● **Task objective**
Could you transcribe exactly the lines from the one containing "GD-21, owner: 曾军 -> 朱浩然" through the last line of the records below, leaving out the pictures?

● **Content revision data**
↓↓↓

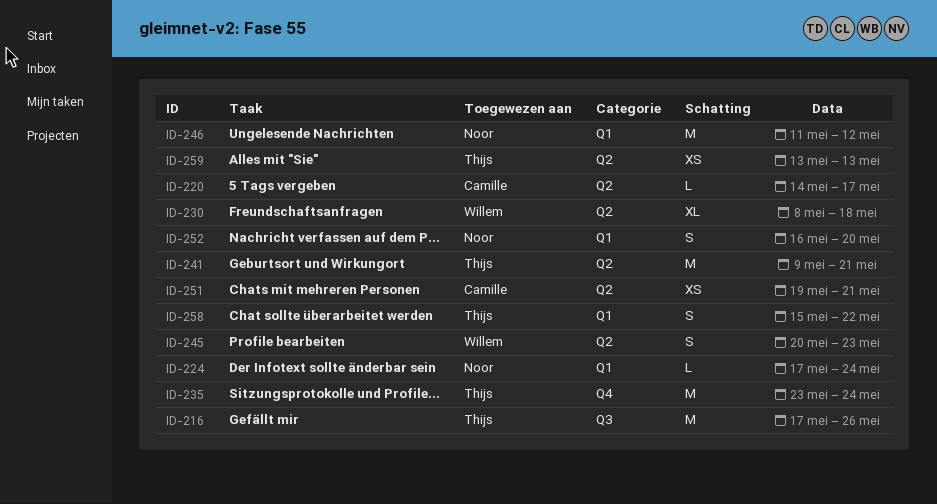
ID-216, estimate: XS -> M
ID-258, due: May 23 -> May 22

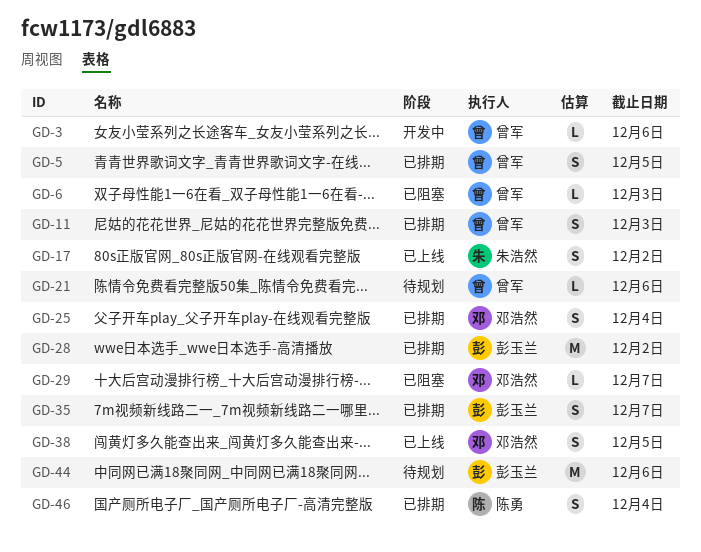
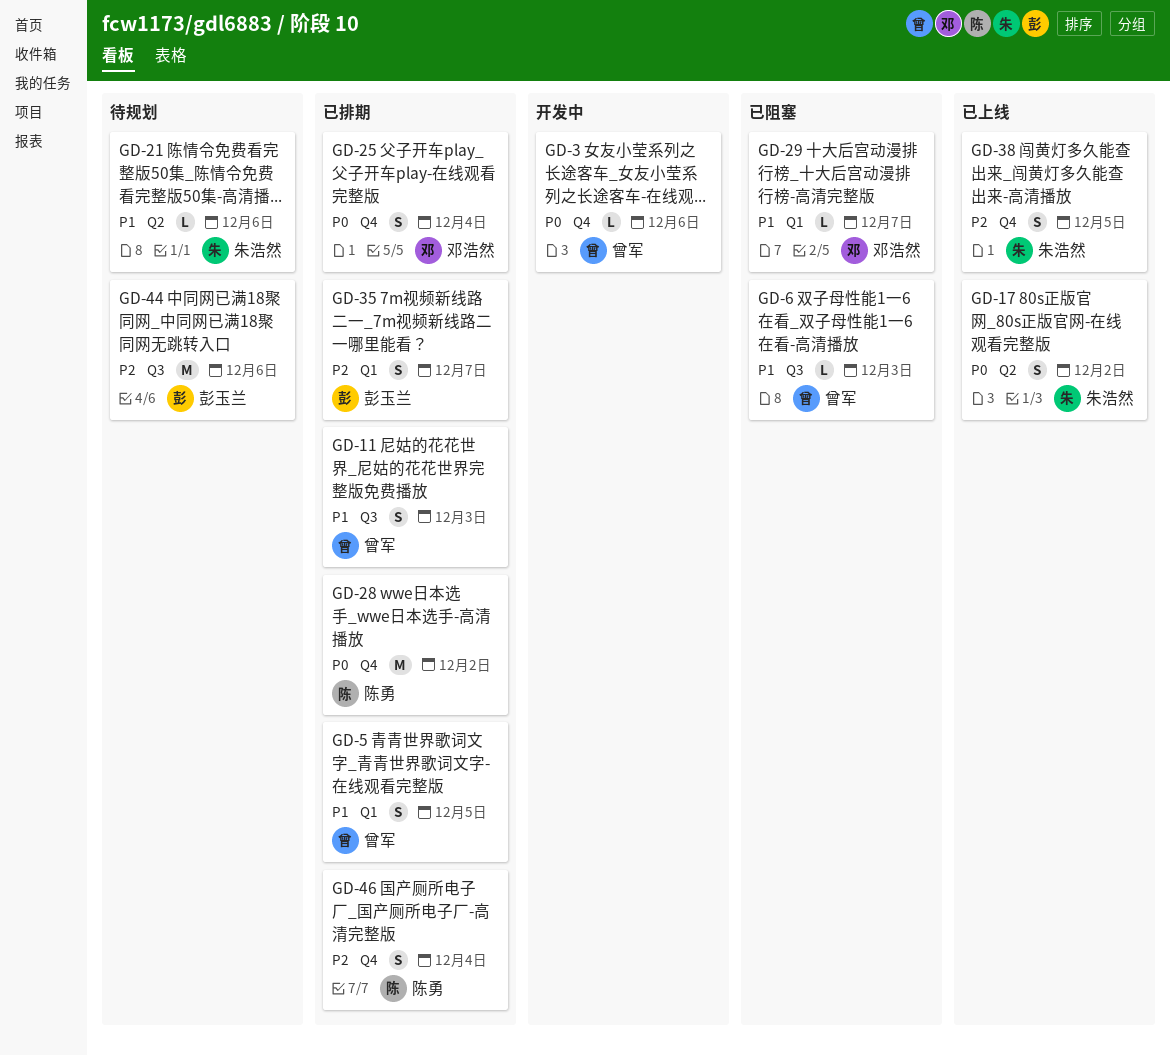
GD-21, owner: 曾军 -> 朱浩然
GD-28, owner: 彭玉兰 -> 陈勇
GD-38, owner: 邓浩然 -> 朱浩然

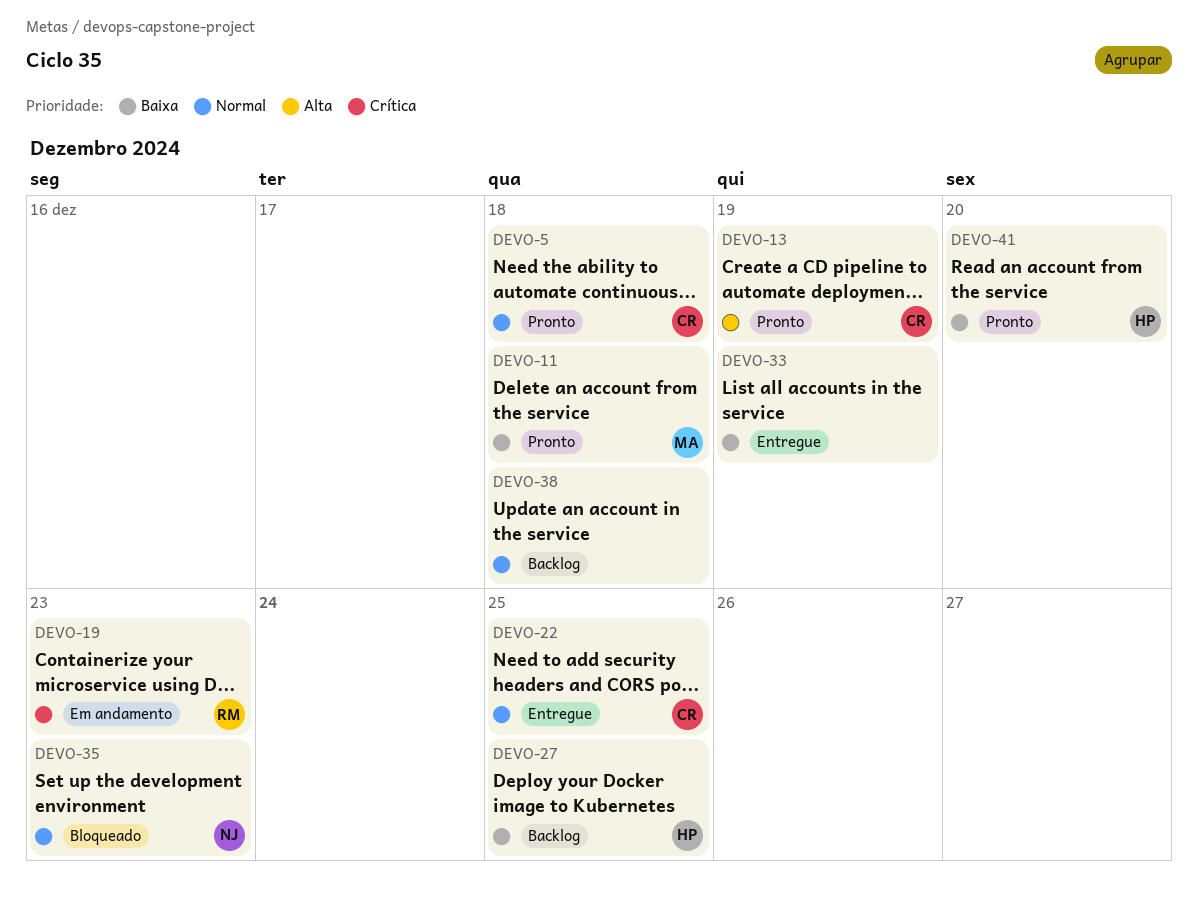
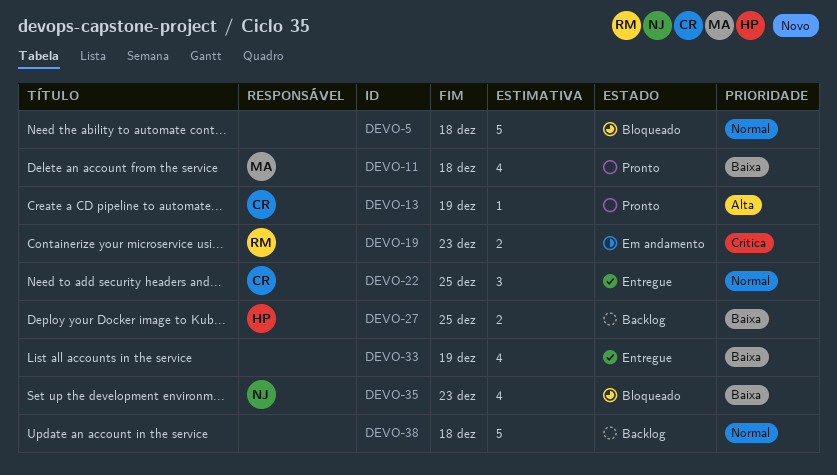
DEVO-5, status: Pronto -> Bloqueado
DEVO-5, owner: CR -> none
DEVO-35, priority: Normal -> Baixa
DEVO-41: present -> none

↑↑↑

● **Answer to the problem**
GD-21, owner: 曾军 -> 朱浩然
GD-28, owner: 彭玉兰 -> 陈勇
GD-38, owner: 邓浩然 -> 朱浩然

DEVO-5, status: Pronto -> Bloqueado
DEVO-5, owner: CR -> none
DEVO-35, priority: Normal -> Baixa
DEVO-41: present -> none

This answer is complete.